_TEXT PROVIDED:_
● ● ● ●

Technogenic associations of river sediments in a city-industrial environment

Nikolai G. Maximovich , Elena A. Menshikova and Boris M. Osovetskiy

ABSTRACT: The natural-technogenic alluvial sediments are investigated at the territory of the Urals. The technogenic geochemical associations of rare elements are shown at some regions. The problems of technogenic particle migration are discussed. The method of their migration capacity determination is described.
RESUME: On a explore les sidimentaires alluviales naturelles-technogenetiques. Pour quelques regions on a montre les propres associationts technogenetiques geochimiques des elements-traces. On a examine les problemes de la migration des particules technogenetiques. On a decrit la methode de l'evaluation de leurs capacites migratoires.
The scale and form of technogenic influence on the city environment are increasing enormously. Around the cities big territories are polluted by organic and unorganic compounds. All parts of city environment are exposed by technogenic pressure.
As to river ecosystems in cities they are very sensitive to pollution. The rivers and creaks wash huge squares of city territories and collect different technogenic materials from sources of pollution.

● ● ● ●

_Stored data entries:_
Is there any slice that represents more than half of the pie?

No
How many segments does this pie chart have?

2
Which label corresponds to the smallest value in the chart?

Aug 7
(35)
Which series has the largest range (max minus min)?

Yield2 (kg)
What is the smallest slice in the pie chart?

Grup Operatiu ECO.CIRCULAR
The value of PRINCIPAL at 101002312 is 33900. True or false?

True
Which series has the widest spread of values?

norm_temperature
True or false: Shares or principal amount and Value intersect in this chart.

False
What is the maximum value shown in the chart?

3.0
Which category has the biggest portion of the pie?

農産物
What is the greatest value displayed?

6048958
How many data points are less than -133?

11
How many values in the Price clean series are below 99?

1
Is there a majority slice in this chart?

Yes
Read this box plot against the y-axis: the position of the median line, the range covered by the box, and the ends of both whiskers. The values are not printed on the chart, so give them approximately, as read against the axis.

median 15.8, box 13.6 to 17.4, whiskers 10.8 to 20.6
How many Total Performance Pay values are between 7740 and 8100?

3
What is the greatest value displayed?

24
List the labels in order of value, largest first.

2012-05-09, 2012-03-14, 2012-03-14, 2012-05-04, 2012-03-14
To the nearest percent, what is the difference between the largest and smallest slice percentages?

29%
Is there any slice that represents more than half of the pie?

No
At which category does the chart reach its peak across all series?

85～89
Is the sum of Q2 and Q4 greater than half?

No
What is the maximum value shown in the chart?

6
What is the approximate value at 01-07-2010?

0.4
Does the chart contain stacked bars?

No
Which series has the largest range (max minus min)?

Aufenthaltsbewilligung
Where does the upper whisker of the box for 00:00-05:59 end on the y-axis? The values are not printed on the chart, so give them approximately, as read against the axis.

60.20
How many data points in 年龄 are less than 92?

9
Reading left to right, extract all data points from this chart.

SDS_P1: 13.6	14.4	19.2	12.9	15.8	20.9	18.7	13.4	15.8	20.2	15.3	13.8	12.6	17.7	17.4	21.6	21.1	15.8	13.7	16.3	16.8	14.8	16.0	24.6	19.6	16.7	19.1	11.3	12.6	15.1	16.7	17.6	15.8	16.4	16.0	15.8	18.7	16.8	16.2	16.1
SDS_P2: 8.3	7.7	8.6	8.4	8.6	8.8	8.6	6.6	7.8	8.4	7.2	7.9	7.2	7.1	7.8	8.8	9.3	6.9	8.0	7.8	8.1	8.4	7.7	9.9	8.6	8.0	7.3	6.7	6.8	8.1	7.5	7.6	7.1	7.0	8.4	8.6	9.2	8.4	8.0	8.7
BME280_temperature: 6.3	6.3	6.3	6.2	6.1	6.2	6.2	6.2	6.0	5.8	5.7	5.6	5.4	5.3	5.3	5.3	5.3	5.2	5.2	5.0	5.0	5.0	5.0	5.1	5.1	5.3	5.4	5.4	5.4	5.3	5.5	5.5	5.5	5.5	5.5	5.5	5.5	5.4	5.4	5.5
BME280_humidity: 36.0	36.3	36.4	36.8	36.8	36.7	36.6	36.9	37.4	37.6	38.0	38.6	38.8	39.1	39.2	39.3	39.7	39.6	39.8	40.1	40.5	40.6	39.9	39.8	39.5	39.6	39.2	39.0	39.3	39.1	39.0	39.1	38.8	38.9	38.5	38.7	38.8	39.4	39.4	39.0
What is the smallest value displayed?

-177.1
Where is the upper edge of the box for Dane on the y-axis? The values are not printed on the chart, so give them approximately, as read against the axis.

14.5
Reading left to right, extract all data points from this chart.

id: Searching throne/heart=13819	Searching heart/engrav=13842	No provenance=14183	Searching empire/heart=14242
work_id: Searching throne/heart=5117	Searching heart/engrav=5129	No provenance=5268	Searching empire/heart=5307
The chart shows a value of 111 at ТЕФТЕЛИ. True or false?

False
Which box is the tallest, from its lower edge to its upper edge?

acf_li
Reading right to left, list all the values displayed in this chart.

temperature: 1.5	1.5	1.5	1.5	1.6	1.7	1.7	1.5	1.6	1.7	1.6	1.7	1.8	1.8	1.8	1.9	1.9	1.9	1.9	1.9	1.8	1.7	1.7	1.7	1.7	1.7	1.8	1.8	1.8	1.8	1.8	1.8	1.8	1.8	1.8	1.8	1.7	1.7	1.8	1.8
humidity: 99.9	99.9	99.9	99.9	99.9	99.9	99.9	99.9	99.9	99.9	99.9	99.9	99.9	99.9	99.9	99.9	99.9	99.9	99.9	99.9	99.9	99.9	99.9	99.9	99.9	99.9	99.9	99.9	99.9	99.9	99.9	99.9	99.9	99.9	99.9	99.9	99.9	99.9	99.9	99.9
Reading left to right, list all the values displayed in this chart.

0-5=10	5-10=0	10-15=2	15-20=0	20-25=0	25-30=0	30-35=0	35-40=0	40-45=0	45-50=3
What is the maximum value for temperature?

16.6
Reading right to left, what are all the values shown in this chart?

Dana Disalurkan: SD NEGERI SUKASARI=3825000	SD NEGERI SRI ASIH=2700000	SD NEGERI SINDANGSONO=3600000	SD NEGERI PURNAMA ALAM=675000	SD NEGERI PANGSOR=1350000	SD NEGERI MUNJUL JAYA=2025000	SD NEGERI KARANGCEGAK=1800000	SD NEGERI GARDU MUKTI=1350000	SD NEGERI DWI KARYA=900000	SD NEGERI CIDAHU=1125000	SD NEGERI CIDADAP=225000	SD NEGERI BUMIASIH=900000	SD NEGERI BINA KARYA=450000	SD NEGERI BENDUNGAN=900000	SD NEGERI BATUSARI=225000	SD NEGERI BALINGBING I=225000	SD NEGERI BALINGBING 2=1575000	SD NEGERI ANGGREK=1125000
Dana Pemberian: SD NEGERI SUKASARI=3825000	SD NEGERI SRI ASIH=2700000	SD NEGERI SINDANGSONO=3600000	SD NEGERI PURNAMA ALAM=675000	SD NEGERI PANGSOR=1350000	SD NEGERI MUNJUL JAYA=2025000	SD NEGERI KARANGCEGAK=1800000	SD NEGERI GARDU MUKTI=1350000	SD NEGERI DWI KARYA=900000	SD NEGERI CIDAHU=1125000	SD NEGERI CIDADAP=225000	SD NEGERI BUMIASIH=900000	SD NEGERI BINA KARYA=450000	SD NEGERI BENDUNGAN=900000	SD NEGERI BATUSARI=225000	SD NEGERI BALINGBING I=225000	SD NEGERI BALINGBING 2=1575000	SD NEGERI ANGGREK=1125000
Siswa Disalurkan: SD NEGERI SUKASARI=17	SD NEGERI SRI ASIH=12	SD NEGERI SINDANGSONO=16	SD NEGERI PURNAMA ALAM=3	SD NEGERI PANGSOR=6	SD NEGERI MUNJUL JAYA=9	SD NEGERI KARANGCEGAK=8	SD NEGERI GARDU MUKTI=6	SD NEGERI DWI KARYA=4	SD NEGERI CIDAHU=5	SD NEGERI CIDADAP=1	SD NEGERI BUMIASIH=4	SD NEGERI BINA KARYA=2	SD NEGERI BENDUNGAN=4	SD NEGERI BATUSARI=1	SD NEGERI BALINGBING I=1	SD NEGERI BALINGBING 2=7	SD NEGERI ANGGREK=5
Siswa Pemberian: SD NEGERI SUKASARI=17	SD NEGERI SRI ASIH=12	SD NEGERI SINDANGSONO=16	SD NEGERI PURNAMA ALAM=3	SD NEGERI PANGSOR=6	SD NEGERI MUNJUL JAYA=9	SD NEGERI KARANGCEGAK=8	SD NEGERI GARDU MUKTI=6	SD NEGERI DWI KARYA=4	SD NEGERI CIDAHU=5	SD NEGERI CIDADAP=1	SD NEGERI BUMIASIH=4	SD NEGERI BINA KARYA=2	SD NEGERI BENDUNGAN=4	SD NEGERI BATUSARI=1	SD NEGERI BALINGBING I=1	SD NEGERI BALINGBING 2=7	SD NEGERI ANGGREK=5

● ● ● ●

_WORK INSTRUCTION:_ Write the next part of the article on technogenic river sediments in city environments, picking up after its last sentence.

_RESULT:_
The process of river sediment pollution is typical for city-industrial areas (McCrone, 1967; Kozak, Janku and Jehlicka, 1995; Maximovich, Menshikova and Osovetskiy, 2000). They result in the formation of technogenic-alluvial units. Tecnogenic-alluvial sediments are composed of grains of natural minerals (mostly quartz, feldspar, mica, rock fragments, etc.) and particles of technogenic origin (slag, metallic wastes, brick, industrial dust and so on). Some aggregates, including fine natural grains, are cemented by technogenic organic or inorganic material (natural-technogenic aggregates). The correlation between technogenic and natural grains in alluvium depends on sorting processes and their migration capacity.
The main sources of technogenic components in river sediments are industries located in river valleys. Alluvial sediments from a city include specific technogenic associations of hard components that are originated from industrial sources. Near metallurgical plants river sediments are enriched in metallurgical slag particles, technogenic spherules, fragments of metals, etc. Surrounding with chemical plants enrich river sediments with different compounds depending on their profile. Variable composition of specific technogenic fragments is especially found around mines.
The rivers are transporting technogenic particles over long distances from city-industrial areas together with natural grains. A part migrates as bottom load, others are included in suspension and finally also dispersed as silt and clay sediments along river valleys which result in soil pollution.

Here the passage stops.